Timing is everything. However, at some mutual fund companies, following the advice of market-timer newsletters is now a no-no. Market timers basically tell their subscribers when to get in and out of the stock market.

Fidelity Investments and SteinRoe & Farnham are refusing the "buy" orders of investors who follow the advice of such timers. SteinRoe gave its investors the word in a blunt letter, worded similarly to one sent out by Fidelity: "During periods when we believe widespread market-timing activity is occurring, we reserve the right not to accept telephone exchange orders into our equity funds. If you intend to continue following a market-timing strategy, we suggest you make arrangements to move your investment to another mutual fund organization."These efforts have been primarily aimed at the 45,000-circulation Fabian's Telephone Switch News Letter, though inclusion of other newsletters won't be difficult.

The fund companies are able to monitor timing directives and switch requests through their sophisticated computer systems. Switching does damage to funds, the fund companies contend, and they must protect the funds and those regular investors who employ a buy-and-hold strategy.

"When Fabian's newsletter put in a `buy' signal on March 16, the funds constituting his composite were flooded with people ready to buy shares, and then, three days later, he issued a sell signal," said William Hayes, senior vice president at Fidelity. "It is extraordinarily difficult for a fund manager to deal with that, especially in the case of a smaller fund of $200 million or so, when an additional $50 million is added over one weekend."

While Fidelity hasn't moved to stop trades by investors in any of its switch-oriented sector funds specializing in specific industries, it has initiated fees to slow down such trading.

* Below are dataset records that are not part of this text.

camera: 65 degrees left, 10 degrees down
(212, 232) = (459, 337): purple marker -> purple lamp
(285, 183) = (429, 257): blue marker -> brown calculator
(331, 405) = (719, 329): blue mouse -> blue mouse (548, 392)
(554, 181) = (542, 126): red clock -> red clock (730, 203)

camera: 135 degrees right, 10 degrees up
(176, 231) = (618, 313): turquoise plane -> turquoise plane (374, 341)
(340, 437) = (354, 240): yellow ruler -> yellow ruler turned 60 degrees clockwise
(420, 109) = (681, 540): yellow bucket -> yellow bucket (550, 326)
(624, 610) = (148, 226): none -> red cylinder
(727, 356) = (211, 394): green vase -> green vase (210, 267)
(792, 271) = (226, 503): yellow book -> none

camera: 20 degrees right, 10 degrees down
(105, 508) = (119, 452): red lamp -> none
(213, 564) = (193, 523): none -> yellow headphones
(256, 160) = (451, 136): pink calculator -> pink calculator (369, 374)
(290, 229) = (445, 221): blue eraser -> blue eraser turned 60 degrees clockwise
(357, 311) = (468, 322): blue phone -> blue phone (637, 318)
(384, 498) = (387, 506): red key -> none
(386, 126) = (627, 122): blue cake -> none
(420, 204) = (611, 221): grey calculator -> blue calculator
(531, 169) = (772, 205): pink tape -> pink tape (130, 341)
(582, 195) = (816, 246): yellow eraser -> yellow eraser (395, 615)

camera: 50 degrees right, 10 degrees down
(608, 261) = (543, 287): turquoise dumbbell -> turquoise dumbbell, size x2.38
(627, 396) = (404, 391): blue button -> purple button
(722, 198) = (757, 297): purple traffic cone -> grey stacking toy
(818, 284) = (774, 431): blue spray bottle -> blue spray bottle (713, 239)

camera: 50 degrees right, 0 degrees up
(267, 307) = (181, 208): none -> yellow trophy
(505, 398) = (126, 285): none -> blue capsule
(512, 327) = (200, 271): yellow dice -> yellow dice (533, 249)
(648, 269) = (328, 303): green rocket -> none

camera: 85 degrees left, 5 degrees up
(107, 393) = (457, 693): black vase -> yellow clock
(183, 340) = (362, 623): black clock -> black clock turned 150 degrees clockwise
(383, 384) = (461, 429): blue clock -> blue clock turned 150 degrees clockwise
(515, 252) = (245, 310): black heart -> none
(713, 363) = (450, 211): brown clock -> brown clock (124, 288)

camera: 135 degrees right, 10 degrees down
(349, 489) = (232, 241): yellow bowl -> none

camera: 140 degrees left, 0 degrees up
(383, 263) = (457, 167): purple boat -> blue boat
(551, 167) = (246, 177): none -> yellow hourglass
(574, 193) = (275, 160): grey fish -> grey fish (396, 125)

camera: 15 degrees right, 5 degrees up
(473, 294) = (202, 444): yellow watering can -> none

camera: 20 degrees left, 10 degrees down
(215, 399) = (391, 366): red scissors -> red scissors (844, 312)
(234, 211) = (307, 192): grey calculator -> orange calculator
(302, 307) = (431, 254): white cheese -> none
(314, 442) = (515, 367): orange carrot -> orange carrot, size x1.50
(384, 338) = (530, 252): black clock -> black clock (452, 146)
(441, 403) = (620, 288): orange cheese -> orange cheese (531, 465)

The moves of the timers are well-documented by the fund companies. In 1990, there has been a Fabian "sell" signal in January, a "buy" the third week in March, a "sell" the fourth week in March, a "buy" in May and a "sell" in early August, said Jon Zeschin, senior vice president with SteinRoe. "When newsletters get so large, I don't understand why they don't just start their own mutual fund family and make the funds available for their subscribers," Zeschin said.

Douglas Fabian, co-editor of Fabian's Telephone Switch News Letter, based in Huntington Beach, Calif., believes his subscribers are being unfairly discriminated against.

"Fidelity is doing this now because we are in a bear market and it is experiencing net redemptions over net sales, and focusing on us because we're the most influential," said Fabian. "My advice to my subscribers is to move to other fund families."

Fabian defends switching, based upon his belief that buy-and-hold investors too frequently buy into funds at market tops. He terms himself a "bear market avoider."

The decision by fund companies is having its effect on other market-timing letters. For example, Charlie Hooper, editor of Mutual Fund Strategist, based in Burlington, Vt., contends the handwriting is on the wall.

"I am eliminating my model portfolio designed around Fidelity funds because I don't want my subscribers to be banging on a closed door when they try to make a transaction," said Hooper. "The fact is, switching is good for the investor if the proper methodology is behind it, and I have consistently beaten the overall market over any three-year period."

There are differences of opinion on whether fund companies are doing the right thing for investors, or merely taking a self-serving stance.

"It is the height of hypocrisy for Fidelity to now say that you really won't be able to get yourself in and out `on a dime' after all," said Mark Hulbert, editor of the Hulbert Financial Digest, which tracks the nation's investment letters. "Fidelity was, after all, in the forefront of soliciting investor money based upon the fact that it offered switching."

However, Don Phillips, editor of Chicago-based Mutual Fund Values investment advisory, considers the market-timing letters "parasites" that take advantage of fund companies' good will.